Each hero has their own skills based on their home titles. For example, Echelon spies can turn invisible or use their glasses to spy on enemies. However, they all felt the same during gameplay, and this is partly due to the fact that some of these characters don’t make it out of FPSs. They are having some trouble with the transition. This also means that any differences between the factions, in terms of character and design, if not gameplay, have been watered down.
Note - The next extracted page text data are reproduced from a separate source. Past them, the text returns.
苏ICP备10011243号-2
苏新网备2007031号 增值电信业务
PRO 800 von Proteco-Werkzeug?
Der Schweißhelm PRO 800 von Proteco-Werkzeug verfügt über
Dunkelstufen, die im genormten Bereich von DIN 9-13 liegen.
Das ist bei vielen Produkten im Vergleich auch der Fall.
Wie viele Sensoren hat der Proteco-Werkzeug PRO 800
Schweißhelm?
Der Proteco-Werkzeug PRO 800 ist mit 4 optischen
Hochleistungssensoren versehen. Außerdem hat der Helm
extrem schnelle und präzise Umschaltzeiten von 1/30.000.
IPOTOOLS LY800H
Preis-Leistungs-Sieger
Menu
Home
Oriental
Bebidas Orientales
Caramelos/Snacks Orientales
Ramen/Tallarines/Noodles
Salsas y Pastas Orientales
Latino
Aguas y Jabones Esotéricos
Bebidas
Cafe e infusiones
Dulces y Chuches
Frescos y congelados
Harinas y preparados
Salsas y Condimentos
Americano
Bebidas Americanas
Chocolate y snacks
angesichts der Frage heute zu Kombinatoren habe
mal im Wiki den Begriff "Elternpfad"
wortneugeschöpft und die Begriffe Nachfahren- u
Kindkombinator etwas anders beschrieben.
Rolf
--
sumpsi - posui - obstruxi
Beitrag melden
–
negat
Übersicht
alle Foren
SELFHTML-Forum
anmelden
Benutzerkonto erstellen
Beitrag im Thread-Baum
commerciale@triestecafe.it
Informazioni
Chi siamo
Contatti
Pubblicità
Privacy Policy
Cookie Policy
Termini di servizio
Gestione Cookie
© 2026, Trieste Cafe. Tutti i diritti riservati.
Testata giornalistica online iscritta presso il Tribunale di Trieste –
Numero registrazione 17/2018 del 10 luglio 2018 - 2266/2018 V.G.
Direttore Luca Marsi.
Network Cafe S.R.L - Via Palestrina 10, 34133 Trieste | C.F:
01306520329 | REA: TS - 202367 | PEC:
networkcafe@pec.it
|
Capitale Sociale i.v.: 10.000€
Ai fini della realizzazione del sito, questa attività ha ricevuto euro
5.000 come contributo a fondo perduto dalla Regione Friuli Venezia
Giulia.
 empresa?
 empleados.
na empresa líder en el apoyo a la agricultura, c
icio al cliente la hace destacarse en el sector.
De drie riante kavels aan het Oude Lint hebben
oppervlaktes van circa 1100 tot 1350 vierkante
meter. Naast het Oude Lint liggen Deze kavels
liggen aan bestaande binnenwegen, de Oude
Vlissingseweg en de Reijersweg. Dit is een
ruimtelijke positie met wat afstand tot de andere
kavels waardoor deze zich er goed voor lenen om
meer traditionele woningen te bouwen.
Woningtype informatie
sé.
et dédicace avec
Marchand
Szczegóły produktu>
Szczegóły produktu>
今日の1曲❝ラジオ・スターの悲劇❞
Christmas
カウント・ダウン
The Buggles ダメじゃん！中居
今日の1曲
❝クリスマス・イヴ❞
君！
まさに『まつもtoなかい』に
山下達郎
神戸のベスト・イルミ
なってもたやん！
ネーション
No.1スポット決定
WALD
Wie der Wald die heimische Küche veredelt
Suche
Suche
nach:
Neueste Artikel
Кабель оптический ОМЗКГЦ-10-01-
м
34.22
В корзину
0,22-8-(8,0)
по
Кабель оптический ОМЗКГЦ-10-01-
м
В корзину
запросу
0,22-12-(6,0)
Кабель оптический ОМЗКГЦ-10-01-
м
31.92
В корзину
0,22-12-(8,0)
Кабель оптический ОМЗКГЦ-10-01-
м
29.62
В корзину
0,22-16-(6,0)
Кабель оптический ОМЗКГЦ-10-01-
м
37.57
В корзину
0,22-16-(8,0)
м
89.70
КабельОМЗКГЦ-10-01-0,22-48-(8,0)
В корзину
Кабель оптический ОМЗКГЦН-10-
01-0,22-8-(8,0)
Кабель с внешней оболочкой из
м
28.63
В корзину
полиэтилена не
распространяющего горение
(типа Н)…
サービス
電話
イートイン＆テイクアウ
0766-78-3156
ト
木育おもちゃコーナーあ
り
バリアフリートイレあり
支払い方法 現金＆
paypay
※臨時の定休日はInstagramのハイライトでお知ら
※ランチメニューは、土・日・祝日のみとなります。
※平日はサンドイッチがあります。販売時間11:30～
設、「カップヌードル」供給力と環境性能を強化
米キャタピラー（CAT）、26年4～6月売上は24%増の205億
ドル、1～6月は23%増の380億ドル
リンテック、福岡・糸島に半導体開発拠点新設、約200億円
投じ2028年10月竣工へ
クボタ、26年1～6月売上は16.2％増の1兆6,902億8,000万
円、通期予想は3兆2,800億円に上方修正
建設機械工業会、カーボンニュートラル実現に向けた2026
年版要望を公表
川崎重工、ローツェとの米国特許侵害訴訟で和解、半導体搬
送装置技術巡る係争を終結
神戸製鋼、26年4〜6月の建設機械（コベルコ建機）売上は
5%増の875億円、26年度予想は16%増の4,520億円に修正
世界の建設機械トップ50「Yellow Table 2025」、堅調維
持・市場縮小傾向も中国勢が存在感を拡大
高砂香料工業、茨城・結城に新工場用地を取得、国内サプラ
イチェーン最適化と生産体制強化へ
For example, while loading the preview, I thought, “Hey, I love Splinter Cell. Maybe I should try playing one of the Echelon spies.” I wasn’t expecting the gameplay to be exactly the same, but I was hoping it would at least have the same vibe, for lack of a better term, and it doesn’t – the aesthetics, powers, and shooting are all vastly different from the home series of that game.
XDefiant should be lighter
While playing XDefiant, I feel a glimmer of hope for some of Ubisoft’s lesser franchises to get a little love in a cross-franchise shooter. Imagine being able to play as someone from Beyond Good and Evil or Prince of Persia? Fans of those games have been waiting a long time to get some love, and Ubisoft has kept putting them on the backburner.
XDefiant has the potential to bring a breath of fresh air to those neglected franchises, but it’s held back by the lack of one necessary ingredient: Quirkiness. That’s the only way to make these franchises work together – a diabolical disregard for tone. But XDefiant doesn’t have that, and I blame that on the Clancy-esque design decisions that have been embedded in the game so far. While it’s not entirely lacking in entertainment, it has that dour, serious attitude that’s so pervasive in works associated with the late author.
To put it another way, I feel like there’s a version of this game where, say, Team Rainbow and the Assassins can be part of the same team and it looks and feels good. But the version I played during the preview and beta is not it. However, I look forward to seeing what Ubisoft could do with XDefiant in the future as it adds more characters and maps. Perhaps there is hope for some levity.